** Exercise description **
Each entry below must be repeated exactly. Leave the pictures out of it.

(Dataset records)
>>>

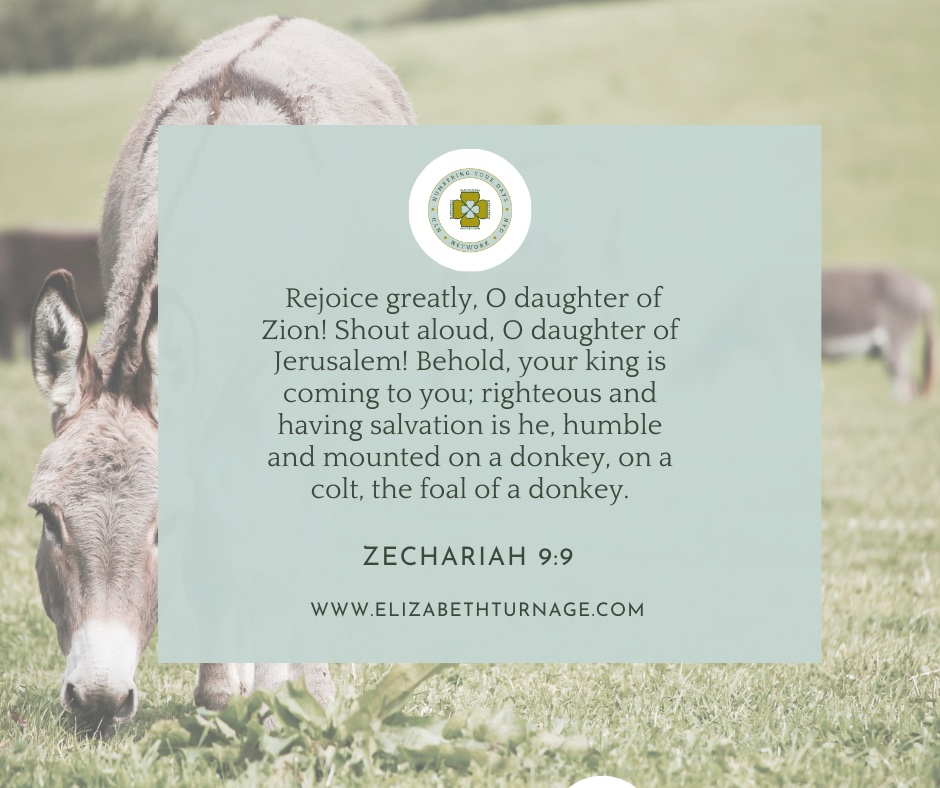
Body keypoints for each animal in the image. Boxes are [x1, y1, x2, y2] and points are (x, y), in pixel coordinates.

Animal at [27, 16, 414, 737]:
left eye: (161, 529)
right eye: (48, 521)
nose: (97, 700)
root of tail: (299, 20)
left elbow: (277, 558)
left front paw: (301, 700)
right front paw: (221, 698)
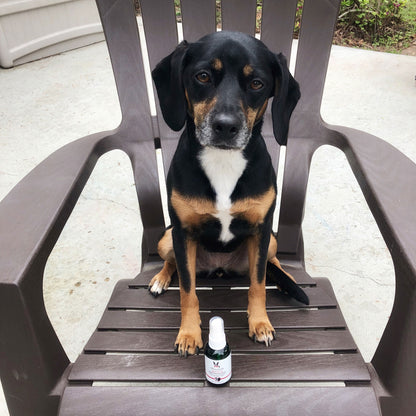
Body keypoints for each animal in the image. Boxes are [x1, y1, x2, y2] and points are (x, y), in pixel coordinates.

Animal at [150, 31, 308, 358]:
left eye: (257, 83)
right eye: (203, 76)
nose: (225, 126)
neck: (223, 161)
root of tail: (220, 269)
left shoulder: (261, 229)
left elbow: (258, 284)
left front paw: (260, 323)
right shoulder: (182, 233)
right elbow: (187, 291)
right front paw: (188, 333)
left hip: (271, 240)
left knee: (272, 263)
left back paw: (285, 278)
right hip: (166, 238)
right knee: (173, 263)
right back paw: (160, 278)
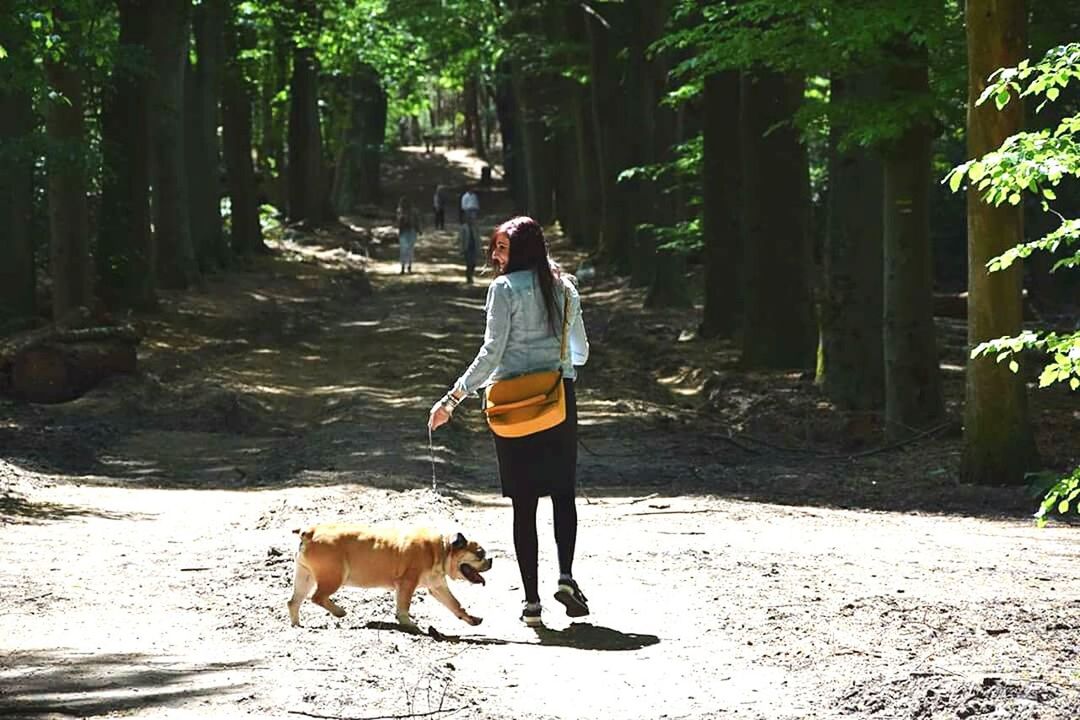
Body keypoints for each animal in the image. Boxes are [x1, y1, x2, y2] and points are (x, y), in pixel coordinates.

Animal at [285, 524, 492, 630]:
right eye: (480, 553)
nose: (490, 560)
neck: (442, 549)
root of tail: (309, 533)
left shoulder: (438, 588)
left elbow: (455, 604)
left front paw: (471, 618)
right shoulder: (407, 583)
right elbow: (403, 606)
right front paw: (408, 623)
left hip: (304, 577)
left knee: (294, 601)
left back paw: (297, 624)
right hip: (334, 578)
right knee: (317, 597)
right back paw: (339, 612)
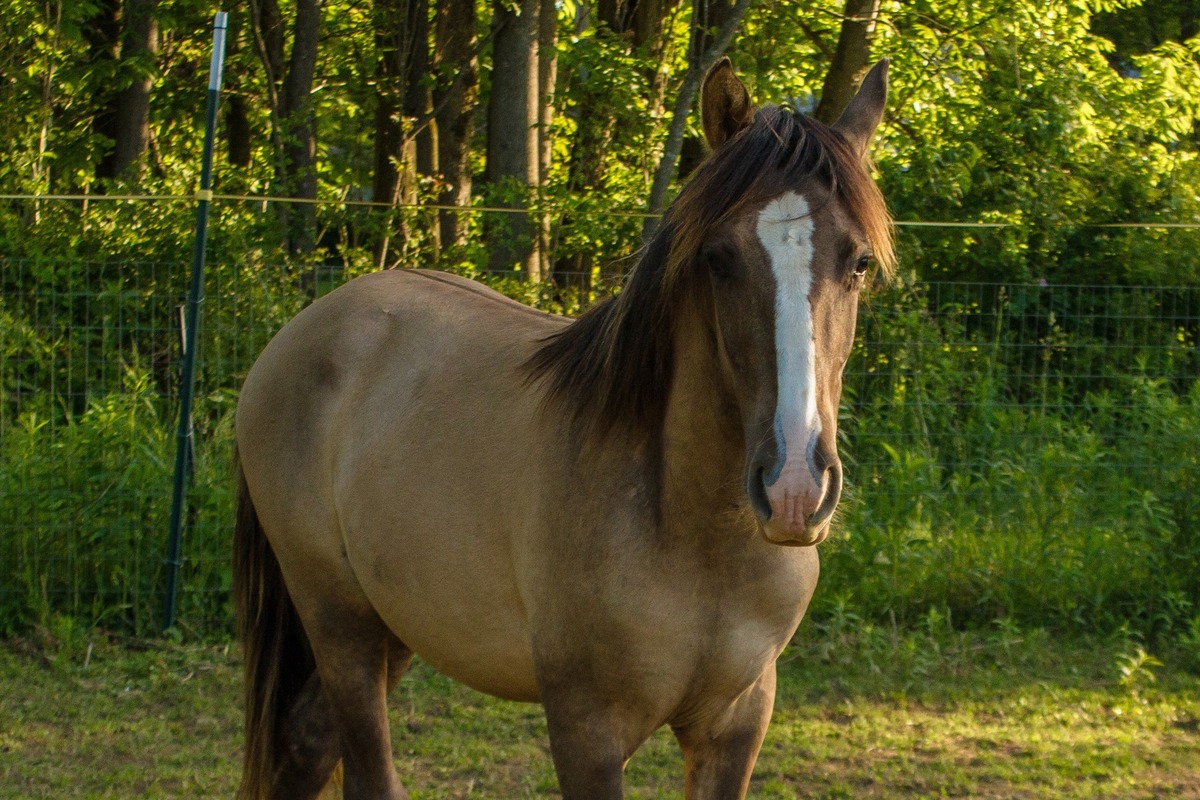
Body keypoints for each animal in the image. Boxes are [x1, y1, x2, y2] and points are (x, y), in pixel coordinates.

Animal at [233, 57, 894, 800]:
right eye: (718, 258)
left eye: (858, 262)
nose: (793, 488)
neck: (695, 536)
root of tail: (297, 336)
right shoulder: (587, 729)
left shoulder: (737, 723)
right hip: (338, 622)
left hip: (391, 624)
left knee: (308, 742)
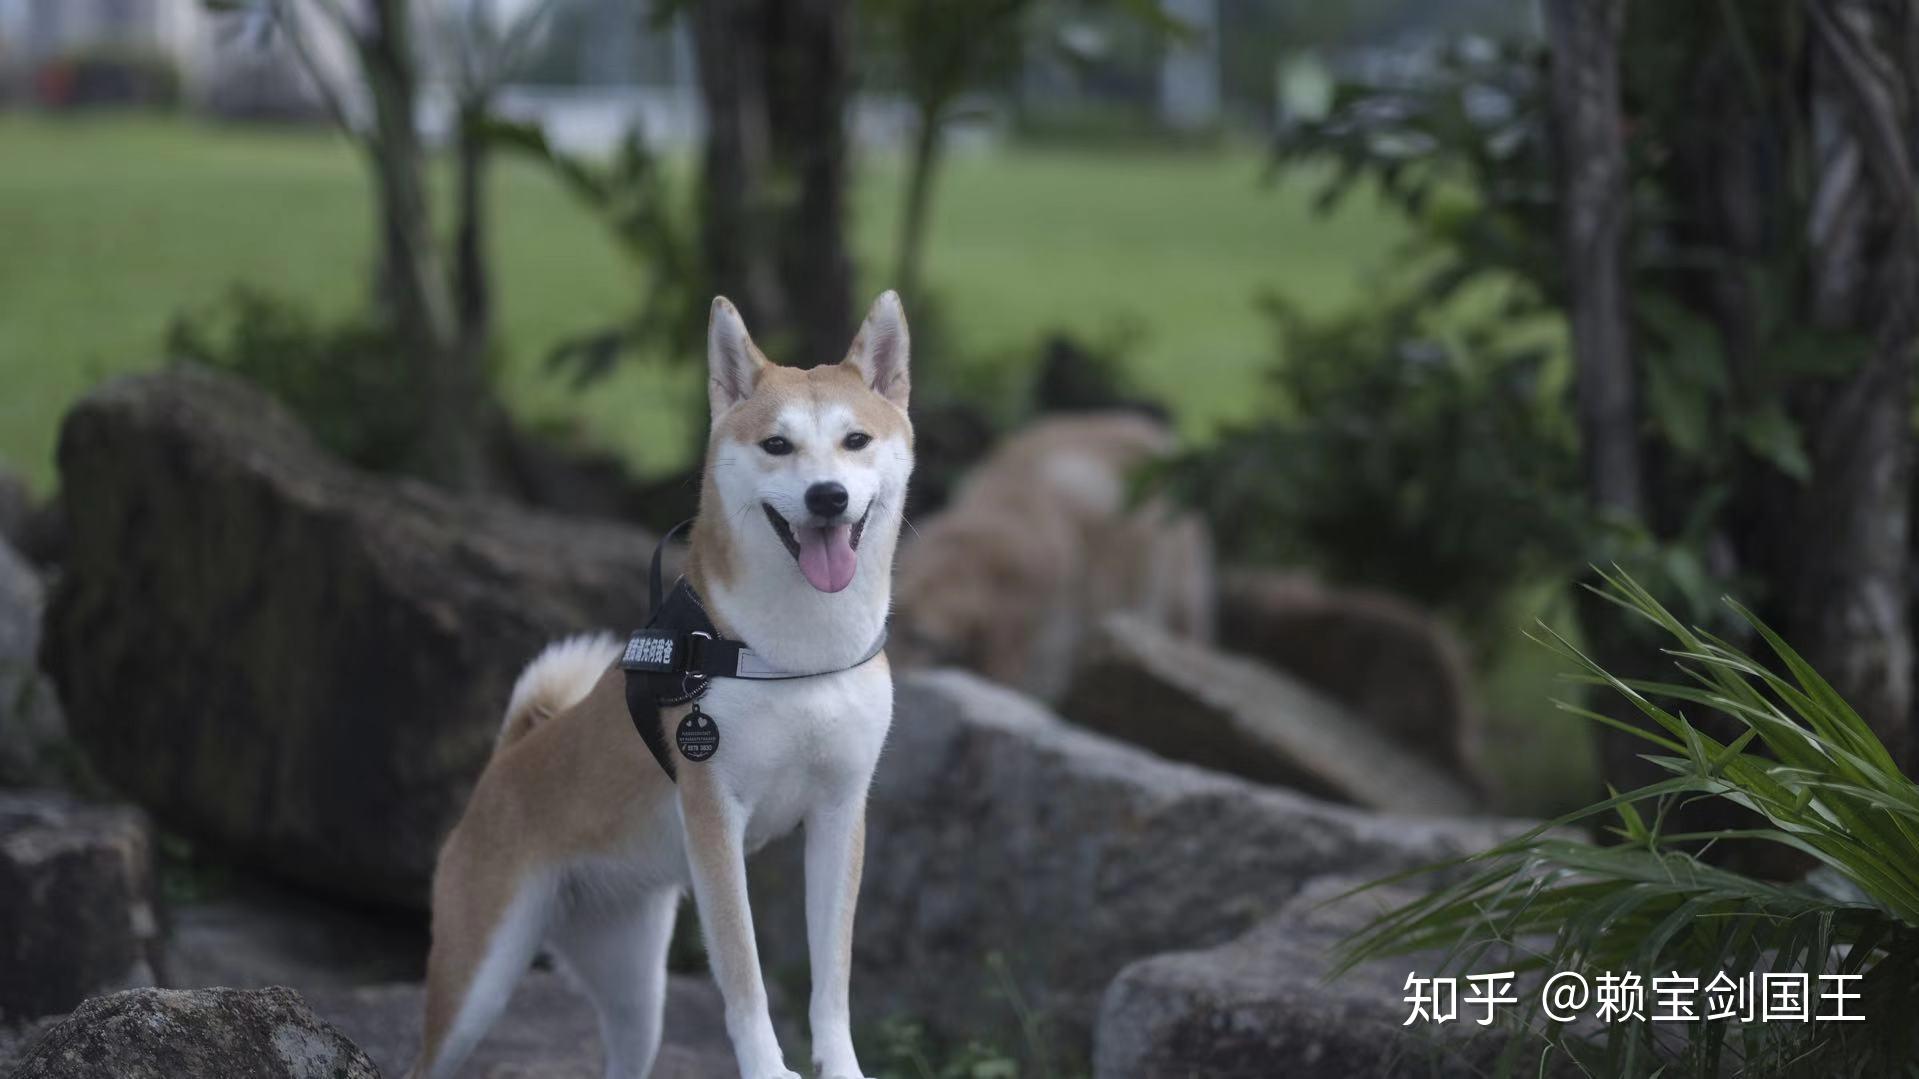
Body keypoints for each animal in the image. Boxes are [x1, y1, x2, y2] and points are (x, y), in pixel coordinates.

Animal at [408, 289, 917, 1075]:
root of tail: (506, 760)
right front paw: (768, 1069)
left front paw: (842, 1068)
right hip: (476, 982)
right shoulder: (714, 814)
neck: (796, 652)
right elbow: (743, 973)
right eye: (778, 446)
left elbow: (831, 981)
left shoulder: (840, 812)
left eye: (855, 440)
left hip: (633, 987)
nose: (828, 496)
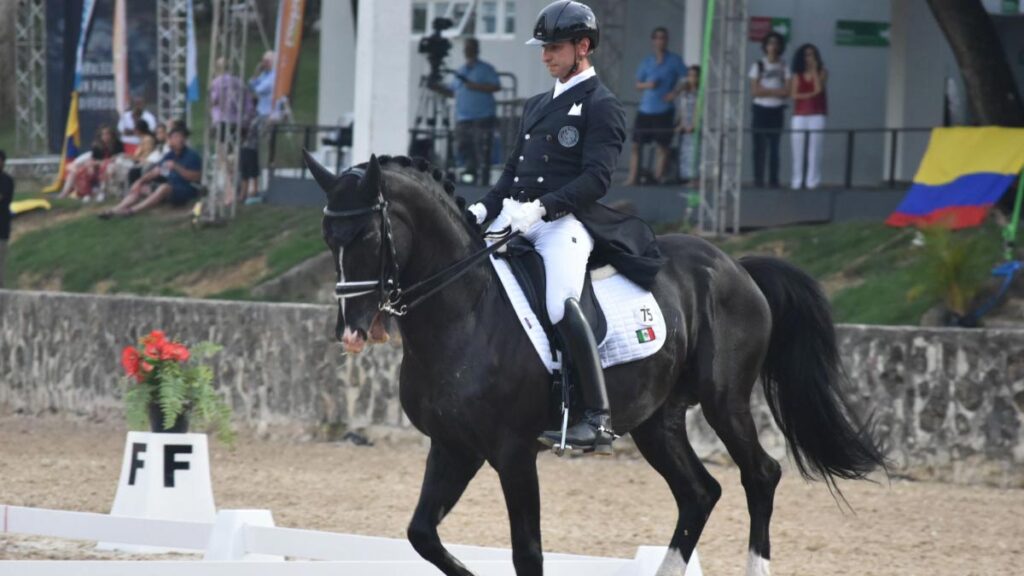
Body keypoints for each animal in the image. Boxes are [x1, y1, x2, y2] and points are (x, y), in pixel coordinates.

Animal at [305, 152, 888, 573]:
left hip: (725, 401)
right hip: (656, 419)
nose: (352, 331)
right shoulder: (454, 446)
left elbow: (527, 553)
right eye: (329, 237)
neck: (464, 311)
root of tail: (734, 265)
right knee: (699, 493)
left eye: (368, 235)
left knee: (760, 475)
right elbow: (422, 535)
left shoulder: (513, 452)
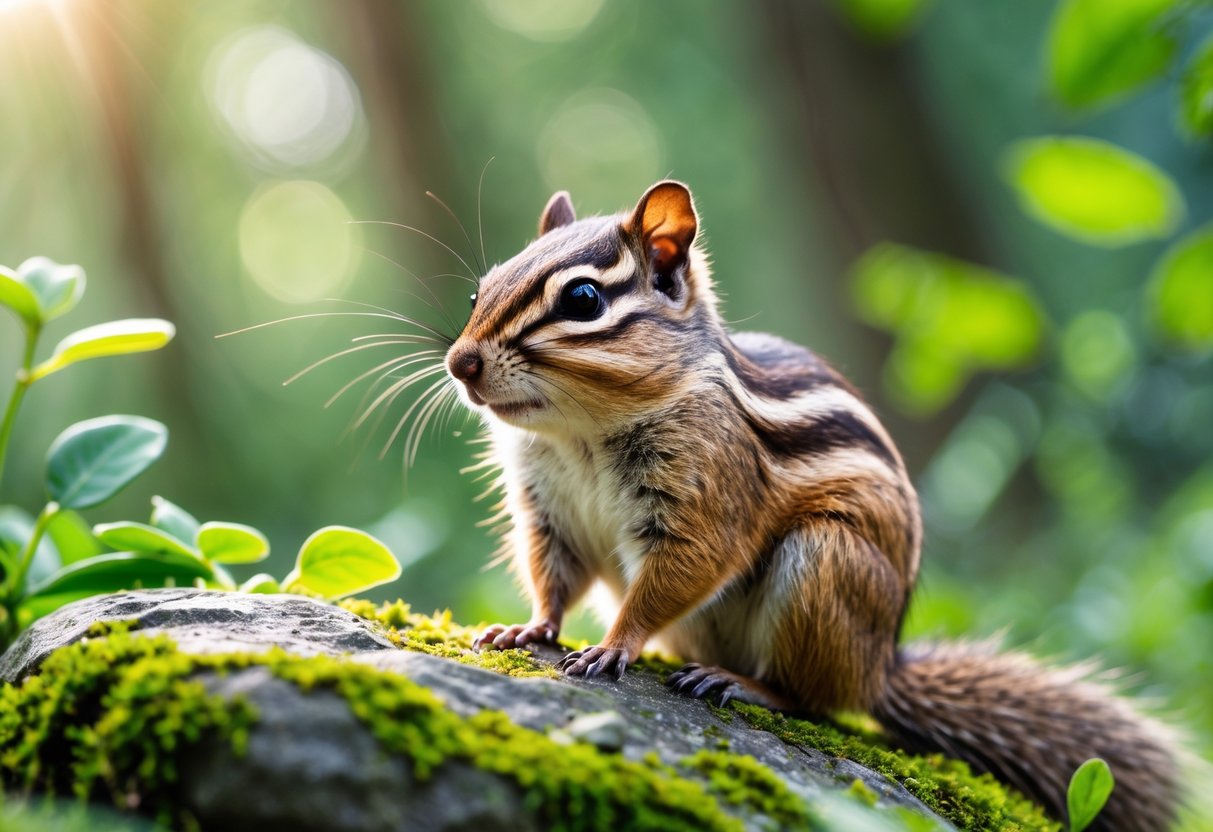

<<<

** Exercise solution **
Body keypoints for each animal in the image. Boxes are [x1, y1, x2, y2] and points are (x, y), in pixel coordinates.

Animal at [27, 16, 414, 737]:
left eye: (161, 529)
right eye: (48, 521)
nose: (97, 700)
root of tail: (299, 20)
left elbow: (277, 558)
left front paw: (301, 700)
right front paw: (221, 698)
Body keypoints for each animal in the image. Boxes are [x1, y1, x2, y2] and points are (x, y), in pixel coordinates.

Animal at [150, 31, 308, 358]:
left eye: (257, 83)
right eye: (203, 76)
nose: (225, 126)
neck: (223, 161)
root of tail: (220, 269)
left shoulder: (261, 229)
left elbow: (258, 284)
left front paw: (260, 323)
right shoulder: (182, 233)
right elbow: (187, 291)
right front paw: (188, 333)
left hip: (271, 240)
left knee: (272, 263)
left back paw: (285, 278)
right hip: (166, 238)
right knee: (173, 263)
right back paw: (160, 278)
Body keypoints for each animal in the image. Boxes are [x1, y1, x2, y2] and points are (x, y), in pixel coordinates.

Animal at [285, 524, 492, 630]:
right eye: (480, 553)
nose: (490, 560)
neck: (442, 549)
root of tail: (309, 533)
left shoulder: (438, 588)
left elbow: (455, 604)
left front paw: (471, 618)
right shoulder: (407, 583)
right elbow: (403, 606)
right front paw: (408, 623)
left hip: (304, 577)
left knee: (294, 601)
left back paw: (297, 624)
right hip: (334, 578)
right knee: (317, 597)
right back paw: (339, 612)
Body keypoints for each animal in the image. Boxes are [x1, y1, x2, y2] and points are (x, y), in pixel coordinates.

Animal at [233, 57, 894, 800]:
right eye: (718, 258)
left eye: (858, 262)
nose: (793, 488)
neck: (695, 536)
root of tail: (297, 336)
right shoulder: (587, 729)
left shoulder: (737, 723)
right hip: (338, 622)
left hip: (391, 624)
left knee: (308, 742)
Body keypoints for each animal in the image. Boxes are [x1, y1, x2, y2] and points are (x, y), in pixel coordinates.

Animal at [408, 289, 917, 1075]:
root of tail: (506, 760)
right front paw: (768, 1069)
left front paw: (842, 1068)
right hip: (476, 982)
right shoulder: (714, 814)
neck: (796, 652)
right elbow: (743, 973)
right eye: (778, 446)
left elbow: (831, 981)
left shoulder: (840, 812)
left eye: (855, 440)
left hip: (633, 987)
nose: (828, 496)
Body keypoints for each animal in the image. Boxes are [x1, y1, x2, y2] and points are (x, y), in pixel coordinates.

Animal at [305, 152, 888, 573]:
left hip: (725, 401)
right hip: (656, 419)
nose: (352, 331)
right shoulder: (454, 446)
left elbow: (527, 553)
right eye: (329, 237)
neck: (464, 311)
root of tail: (734, 265)
right knee: (699, 493)
left eye: (368, 235)
left knee: (760, 475)
right elbow: (422, 535)
left shoulder: (513, 452)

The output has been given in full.